Dalam 23 uji coba yang melaporkan penarikan karena efek samping, camicinal paling kecil kemungkinannya terkait dengan penarikan (RR, 0,20; P-score, 0,87). Nortriptyline adalah yang paling mungkin dikaitkan dengan penarikan (RR, 3,33; P-score, 0,16). Namun, tidak ada perbedaan yang signifikan antara obat individu dan plasebo.

Masih Ada Kebutuhan Mendesak

Diperlukan lebih banyak uji coba obat untuk mengobati gastroparesis, kata Ford.

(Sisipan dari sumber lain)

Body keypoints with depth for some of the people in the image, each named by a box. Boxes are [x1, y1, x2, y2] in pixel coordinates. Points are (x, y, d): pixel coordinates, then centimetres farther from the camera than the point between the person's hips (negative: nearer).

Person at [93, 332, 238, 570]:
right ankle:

“Kita perlu mempertimbangkan reintroduksi antagonis dopamin, jika pasien bersedia menerima masalah keamanan,” tambahnya. “Poin penting lainnya adalah sebagian besar obat tidak bermanfaat. Ada kebutuhan mendesak untuk menemukan terapi yang manjur, dan ini harus dilacak dengan cepat untuk persetujuan lisensi jika kemanjurannya terbukti.”

Anthony Lembo, MD

Studi ini “bermanfaat untuk dokter praktik karena memberikan tinjauan komprehensif uji klinis gastroparesis,” kata Anthony Lembo, MD, ahli gastroenterologi di Cleveland Clinic di Ohio, kepada Medscape Medical News.

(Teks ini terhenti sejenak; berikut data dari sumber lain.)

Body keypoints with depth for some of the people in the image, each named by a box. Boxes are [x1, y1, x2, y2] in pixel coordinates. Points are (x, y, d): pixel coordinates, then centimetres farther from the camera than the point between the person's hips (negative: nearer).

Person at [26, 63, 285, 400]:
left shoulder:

Lembo, yang tidak terlibat dalam penelitian ini, telah meneliti beberapa obat gastroparesis, termasuk relamorelin dan TZP-102. Dia setuju bahwa penelitian tambahan diperlukan.

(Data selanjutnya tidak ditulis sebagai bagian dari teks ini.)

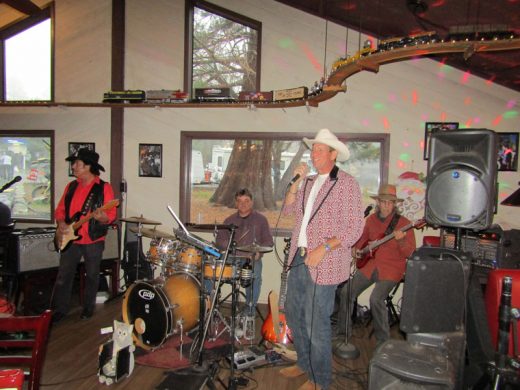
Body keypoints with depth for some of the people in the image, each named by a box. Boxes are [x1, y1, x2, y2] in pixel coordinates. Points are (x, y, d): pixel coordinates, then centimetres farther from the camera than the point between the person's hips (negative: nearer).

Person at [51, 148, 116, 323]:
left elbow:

“Ada kekurangan pengobatan baru yang saat ini sedang dikembangkan,” katanya. “Namun, ada minat untuk mengembangkan produk yang mirip dengan domperidone tanpa efek samping jantung, serta melakukan penelitian yang lebih besar dengan injeksi toksin botulinum.”

Para penulis tidak mengungkapkan sumber pendanaan untuk penelitian ini. Seorang penulis mengungkapkan pendanaan penelitian dari National Institutes of Health dan peran konsultasi dengan berbagai perusahaan farmasi. Ford dan penulis lain melaporkan tidak ada pengungkapan. Lembo melaporkan tidak ada pengungkapan yang relevan.

Gastroenterologi. Diterbitkan daring. 26 Desember 2022. Teks lengkap

Carolyn Crist adalah jurnalis kesehatan dan medis yang melaporkan studi terbaru untuk Medscape, MDedge, dan WebMD.